§ DOCUMENT PASSAGE:
++++++++

EX-5.1 2 n2574_x210ex5-1.htm CONSENT OF BLAKE, CASSELS & GRAYDON LLP

 

Exhibit 5.1

 

Blake, Cassels & Graydon LLP
Barristers & Solicitors
Patent & Trademark Agents
1133 Melville Street
Suite 3500, The Stack
Vancouver, B.C. V6E 4E5 Canada
Tel: 604-631-3300 Fax: 604-631-3309

 

May 15, 2024

 

NioCorp Developments Ltd.
7000 South Yosemite Street, Suite 115

Centennial, CO

80112

 

RE:Registration Statement on Form S-1

 

Dear Sirs/Mesdames:

 

We have acted as Canadian counsel to NioCorp Developments Ltd., a corporation incorporated under the laws of the Province of British Columbia (the “Company”), in connection with the Company’s filing with the Securities and Exchange Commission (the “Commission”) on the date hereof of the above captioned registration statement on Form S-1 (the “Registration Statement”) pursuant to the Securities Act of 1933, as amended (the “Act”), relating to the resale or other distribution from time to time by certain selling security holders described therein (collectively, the “Selling Shareholders” and each, a “Selling Shareholder”) of common shares in the capital of the Company (“Common Shares”), including:

 

i.up to an aggregate of 3,141,817 Common Shares (the “Note Shares”) issuable upon conversion of up to US$8,000,000 aggregate principal amount of, plus accrued and unpaid interest, if any, and any payment premium that has become due and payable on, unsecured convertible notes of the Company (the “Convertible Notes”), which, together with the April 2024 Warrants (as defined below), were issued to YA PN II, Ltd. (“YA PN”), a fund managed by Yorkville Advisors Global, LP, and Lind Global Fund II LP (“Lind”) pursuant to a securities purchase agreement dated April 11, 2024 by and among the Company, YA PN and Lind (the “Securities Purchase Agreement”), for total cash consideration to the Company of US$6,960,000;

 

ii.up to an aggregate of 615,835 Common Shares (the “April 2024 Warrant Shares”) issuable upon exercise of Common Share purchase warrants (the “April 2024 Warrants”), each April 2024 Warrant being exercisable for one April 2024 Warrant Share at a price of US$3.25 per April 2024 Warrant Share, expiring on April 12, 2027, which, together with the Convertible Notes, were issued to YA PN and Lind pursuant to the Securities Purchase Agreement;

 

iii.413,432 Common Shares (the “December 2023 Shares”) issued to certain Selling Shareholders who participated as investors (the “December 2023 Investors”) in connection with the Company’s December 2023 non-brokered private placement (the “December 2023 Private Placement”) of 413,432 units of the Company (the “December 2023 Units”), each December 2023 Unit being comprised of one Common Share and one Common Share purchase warrant (the “December 2023 Warrants”), and issued at a price of US$3.08 per December 2023 Unit or, in the case of certain December 2023 Investors who were officers or directors of the Company, US$3.205 per December 2023 Unit;

 

iv.up to an aggregate of 413,432 Common Shares (the “December 2023 Warrant Shares”) issuable upon exercise of the December 2023 Warrants, each December 2023 Warrant being exercisable for one December 2023 Warrant Share at a price per December 2023 Warrant Share of US$3.54, expiring on December 22, 2025, which were issued to the December 2023 Investors in connection with the December 2023 Private Placement of the December 2023 Units;

 

v.up to 250,000 Common Shares (the “September 2023 Warrant Shares” and, together with the Note Shares, the April 2024 Warrant Shares, the December 2023 Shares and the December 2023 Warrant Shares, the “Shares”) issuable upon exercise of Common Share purchase warrants (the “September 2023 Warrants”), each September 2023 Warrant being exercisable for one September 2023 Warrant Share at a price per September 2023 Warrant Share of US$4.60, expiring September 1, 2025, which were issued to certain Selling Shareholders in connection with the Company’s September 2023 non-brokered private placement (the “September 2023 Private Placement”) of 250,000 units of the Company (the “September 2023 Units”), each September 2023 Unit being comprised of one Common Share and one September 2023 Warrant, and issued at a price of US$4.00 per September 2023 Unit.

++++++++

Reproduce word for word the part of the legal opinion letter starting with "v.up to 250,000" and going on through "September 2023 Unit.".

§ SUPPLIED ENTRIES:
++++++++

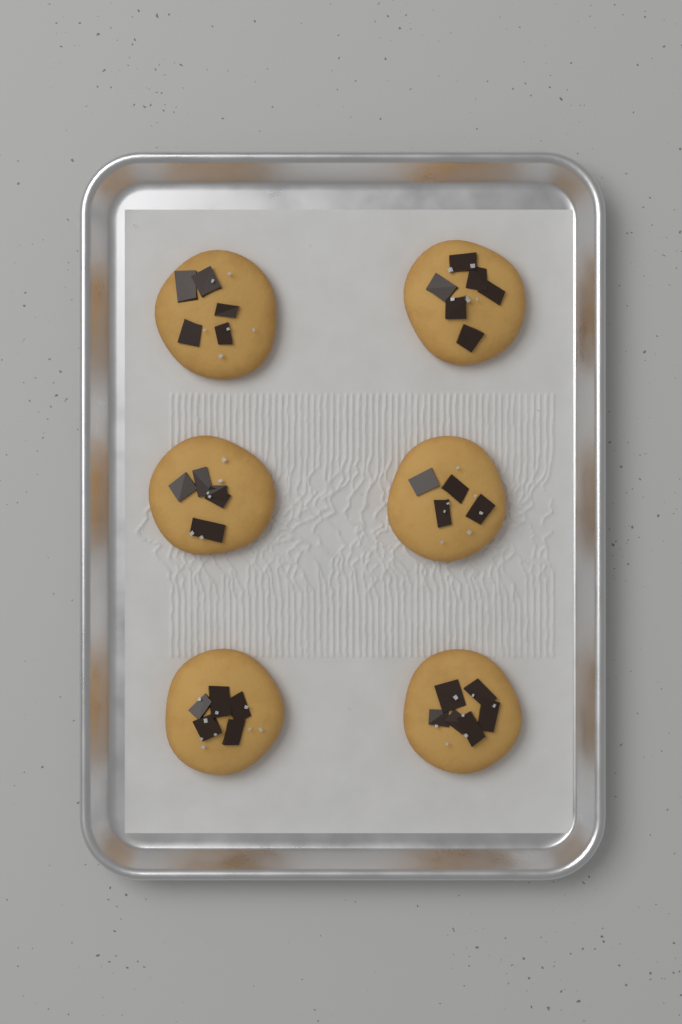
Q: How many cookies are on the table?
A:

++++++++

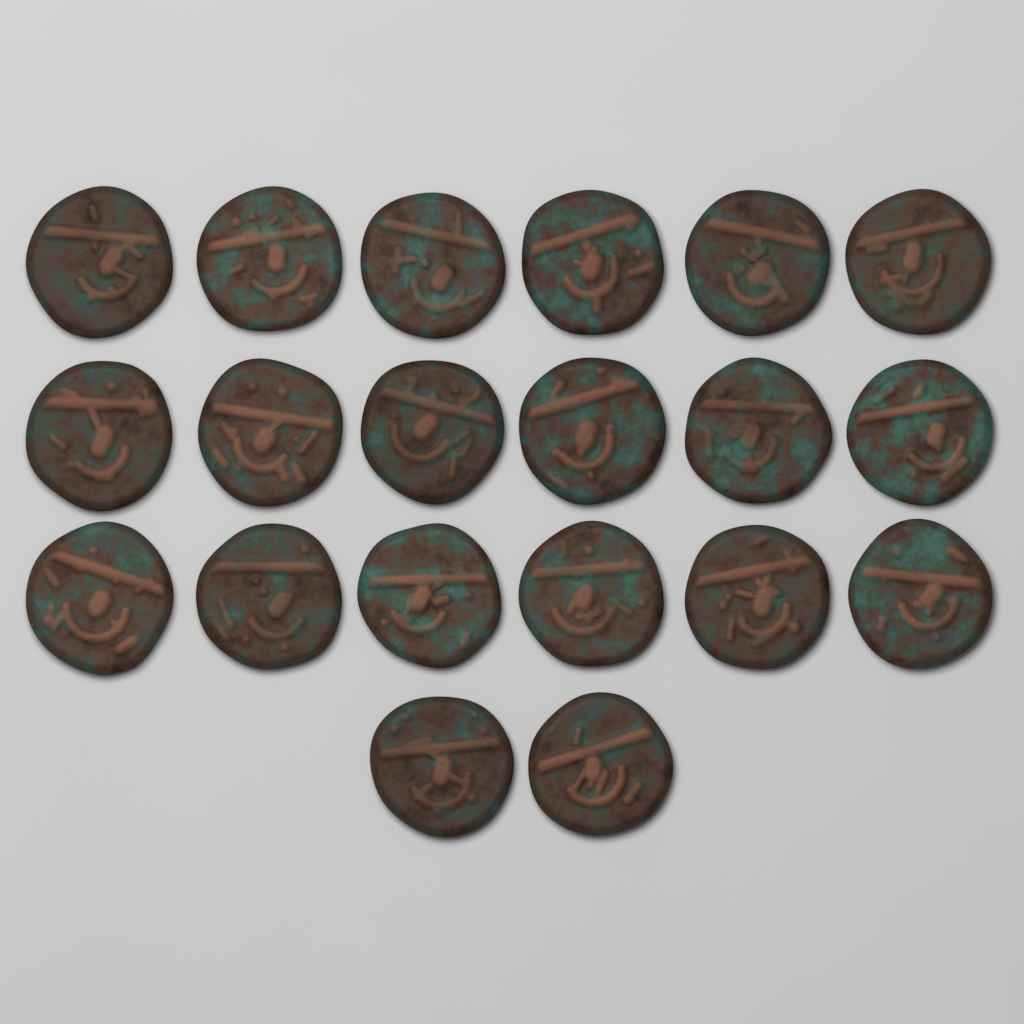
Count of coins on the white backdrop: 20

++++++++

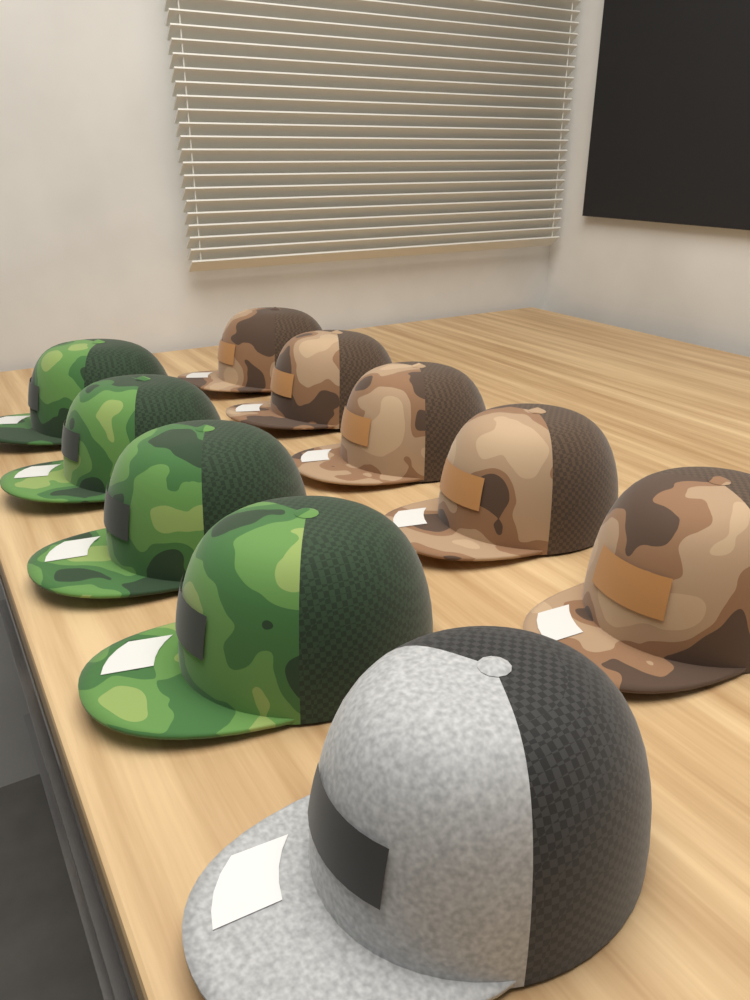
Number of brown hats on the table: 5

++++++++

§ EXPECTED OUTPUT:
v.up to 250,000 Common Shares (the “September 2023 Warrant Shares” and, together with the Note Shares, the April 2024 Warrant Shares, the December 2023 Shares and the December 2023 Warrant Shares, the “Shares”) issuable upon exercise of Common Share purchase warrants (the “September 2023 Warrants”), each September 2023 Warrant being exercisable for one September 2023 Warrant Share at a price per September 2023 Warrant Share of US$4.60, expiring September 1, 2025, which were issued to certain Selling Shareholders in connection with the Company’s September 2023 non-brokered private placement (the “September 2023 Private Placement”) of 250,000 units of the Company (the “September 2023 Units”), each September 2023 Unit being comprised of one Common Share and one September 2023 Warrant, and issued at a price of US$4.00 per September 2023 Unit.